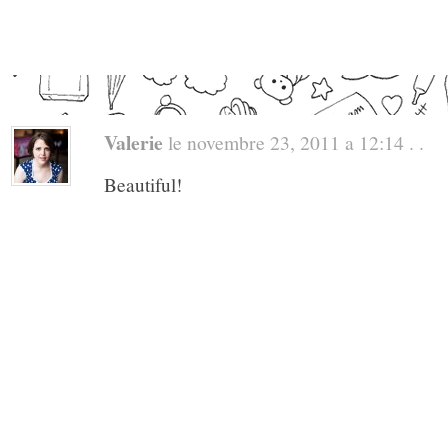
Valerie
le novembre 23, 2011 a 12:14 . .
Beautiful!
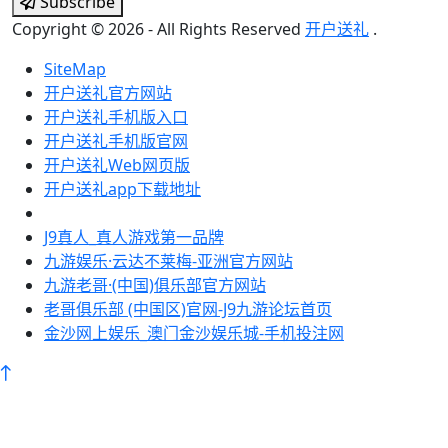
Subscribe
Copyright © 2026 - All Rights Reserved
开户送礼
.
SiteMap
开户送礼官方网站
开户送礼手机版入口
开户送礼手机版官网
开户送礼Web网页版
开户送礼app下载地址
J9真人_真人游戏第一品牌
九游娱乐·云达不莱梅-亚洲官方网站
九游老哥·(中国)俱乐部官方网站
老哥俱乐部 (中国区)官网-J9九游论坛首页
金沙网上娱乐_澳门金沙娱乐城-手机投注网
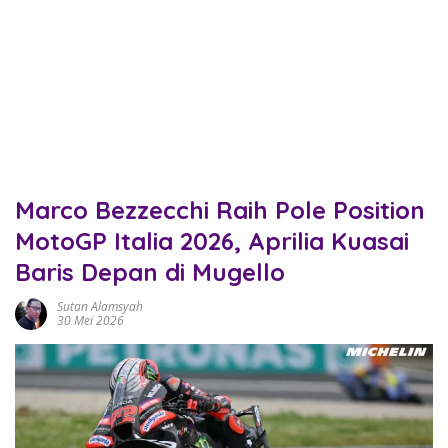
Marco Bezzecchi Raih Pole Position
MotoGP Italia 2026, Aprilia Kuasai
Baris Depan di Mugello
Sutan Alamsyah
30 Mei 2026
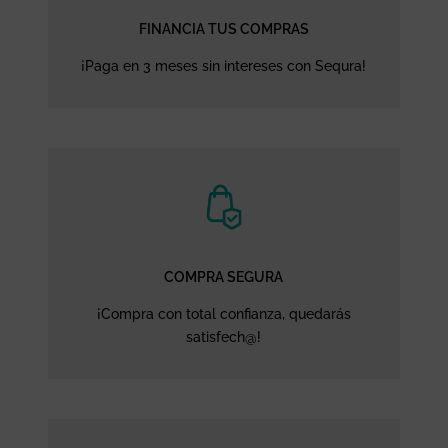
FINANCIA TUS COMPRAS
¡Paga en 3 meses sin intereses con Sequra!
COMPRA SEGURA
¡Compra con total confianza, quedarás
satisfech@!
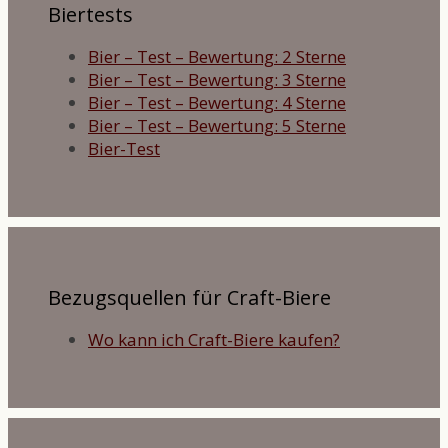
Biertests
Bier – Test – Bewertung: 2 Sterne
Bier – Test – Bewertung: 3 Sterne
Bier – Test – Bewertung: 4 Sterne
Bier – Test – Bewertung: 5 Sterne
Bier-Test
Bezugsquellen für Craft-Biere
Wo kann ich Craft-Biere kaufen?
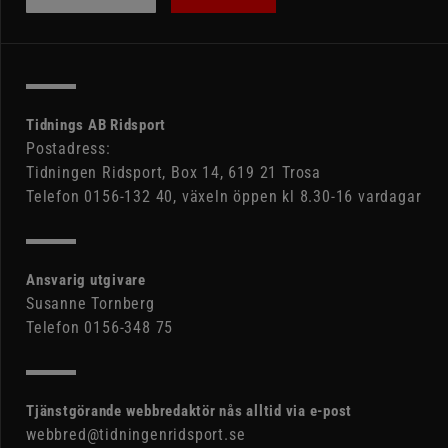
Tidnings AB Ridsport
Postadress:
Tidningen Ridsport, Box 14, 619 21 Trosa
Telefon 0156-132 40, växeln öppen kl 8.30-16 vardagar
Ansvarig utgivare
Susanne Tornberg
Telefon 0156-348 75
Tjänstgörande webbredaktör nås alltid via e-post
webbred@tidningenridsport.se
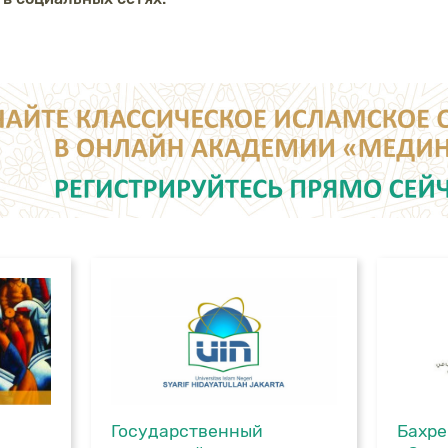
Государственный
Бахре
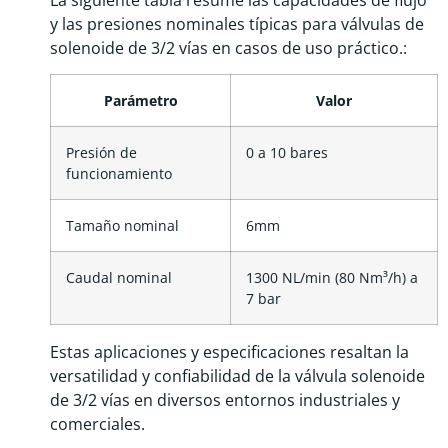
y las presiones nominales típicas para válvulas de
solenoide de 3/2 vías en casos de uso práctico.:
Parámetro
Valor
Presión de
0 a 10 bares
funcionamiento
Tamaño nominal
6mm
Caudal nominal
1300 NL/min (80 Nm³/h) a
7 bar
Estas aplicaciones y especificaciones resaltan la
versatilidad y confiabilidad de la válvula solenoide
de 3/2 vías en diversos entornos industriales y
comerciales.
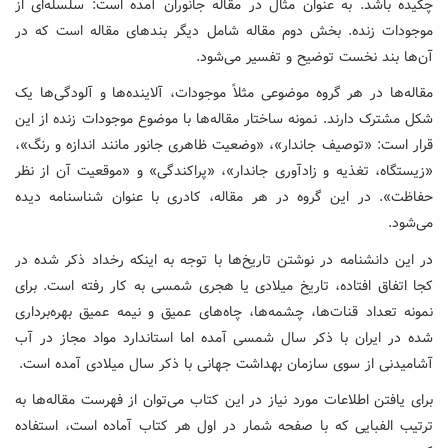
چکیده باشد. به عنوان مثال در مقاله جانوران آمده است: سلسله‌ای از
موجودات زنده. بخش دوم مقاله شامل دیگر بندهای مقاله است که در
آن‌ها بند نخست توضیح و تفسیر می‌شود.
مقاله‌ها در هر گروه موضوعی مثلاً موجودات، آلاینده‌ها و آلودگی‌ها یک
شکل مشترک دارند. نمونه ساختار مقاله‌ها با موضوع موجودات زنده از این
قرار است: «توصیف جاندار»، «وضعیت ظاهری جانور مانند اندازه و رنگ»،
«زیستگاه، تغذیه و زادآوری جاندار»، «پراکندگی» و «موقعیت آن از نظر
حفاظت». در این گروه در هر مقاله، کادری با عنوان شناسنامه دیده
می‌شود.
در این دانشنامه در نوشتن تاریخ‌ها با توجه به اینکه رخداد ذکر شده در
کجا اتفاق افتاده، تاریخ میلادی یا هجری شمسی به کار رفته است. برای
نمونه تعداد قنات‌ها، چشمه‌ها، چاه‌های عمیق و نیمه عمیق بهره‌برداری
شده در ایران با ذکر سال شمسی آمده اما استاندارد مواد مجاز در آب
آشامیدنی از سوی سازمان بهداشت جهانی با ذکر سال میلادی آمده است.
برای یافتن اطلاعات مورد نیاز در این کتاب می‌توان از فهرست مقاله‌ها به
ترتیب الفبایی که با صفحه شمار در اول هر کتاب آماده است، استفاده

━━━━━━━━

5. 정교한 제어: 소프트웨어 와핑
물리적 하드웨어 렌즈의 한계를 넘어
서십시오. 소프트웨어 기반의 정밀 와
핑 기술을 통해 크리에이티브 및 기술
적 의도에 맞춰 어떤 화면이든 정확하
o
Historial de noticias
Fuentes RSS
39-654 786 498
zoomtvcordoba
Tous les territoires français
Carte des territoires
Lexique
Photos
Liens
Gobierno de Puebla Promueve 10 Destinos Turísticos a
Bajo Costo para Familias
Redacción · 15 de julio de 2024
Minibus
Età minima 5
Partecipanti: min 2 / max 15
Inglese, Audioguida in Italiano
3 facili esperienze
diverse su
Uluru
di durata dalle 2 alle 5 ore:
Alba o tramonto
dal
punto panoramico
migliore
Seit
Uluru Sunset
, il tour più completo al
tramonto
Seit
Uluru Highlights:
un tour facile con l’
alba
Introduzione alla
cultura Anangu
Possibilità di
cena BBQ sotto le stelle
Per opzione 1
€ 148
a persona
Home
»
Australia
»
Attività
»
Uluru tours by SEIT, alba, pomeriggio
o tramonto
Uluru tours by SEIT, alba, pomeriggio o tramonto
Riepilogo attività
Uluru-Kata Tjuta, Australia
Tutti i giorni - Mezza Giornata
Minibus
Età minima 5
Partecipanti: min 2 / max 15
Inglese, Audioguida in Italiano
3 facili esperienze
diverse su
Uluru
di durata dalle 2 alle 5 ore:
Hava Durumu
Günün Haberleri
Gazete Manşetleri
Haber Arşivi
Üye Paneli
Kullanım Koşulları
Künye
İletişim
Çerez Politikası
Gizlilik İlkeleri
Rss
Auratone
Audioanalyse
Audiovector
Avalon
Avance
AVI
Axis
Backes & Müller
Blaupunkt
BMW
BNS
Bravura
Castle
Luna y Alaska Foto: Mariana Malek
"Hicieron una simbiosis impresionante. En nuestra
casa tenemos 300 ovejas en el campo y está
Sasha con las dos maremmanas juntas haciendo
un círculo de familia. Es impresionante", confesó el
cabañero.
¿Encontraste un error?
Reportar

━━━━━━━━

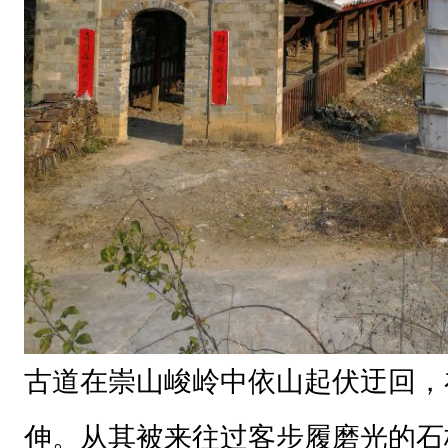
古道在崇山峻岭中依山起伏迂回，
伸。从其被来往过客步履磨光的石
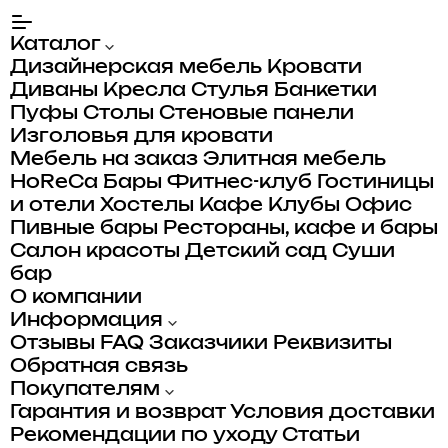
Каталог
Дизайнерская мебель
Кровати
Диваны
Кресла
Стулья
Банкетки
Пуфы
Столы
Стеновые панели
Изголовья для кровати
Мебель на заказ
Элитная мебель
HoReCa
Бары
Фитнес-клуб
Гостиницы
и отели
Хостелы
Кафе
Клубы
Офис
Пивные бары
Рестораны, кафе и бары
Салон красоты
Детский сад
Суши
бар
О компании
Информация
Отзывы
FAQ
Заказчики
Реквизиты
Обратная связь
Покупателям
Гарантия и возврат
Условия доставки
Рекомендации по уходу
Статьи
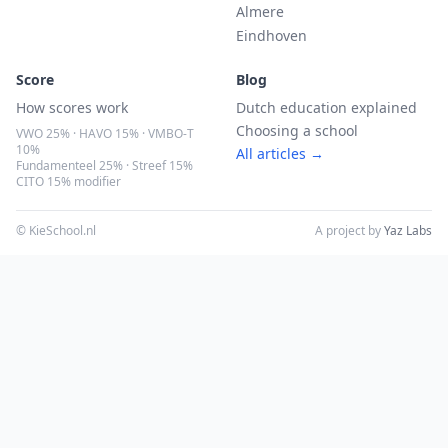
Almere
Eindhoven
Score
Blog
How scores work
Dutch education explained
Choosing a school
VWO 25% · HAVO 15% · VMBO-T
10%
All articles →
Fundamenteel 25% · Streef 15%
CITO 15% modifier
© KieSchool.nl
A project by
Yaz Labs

━━━━━━━━

WHAT YOU SHOULD DO
Lines with "territoires": copy every one of them from the listing above.

TASK RESPONSE
Tous les territoires français
Carte des territoires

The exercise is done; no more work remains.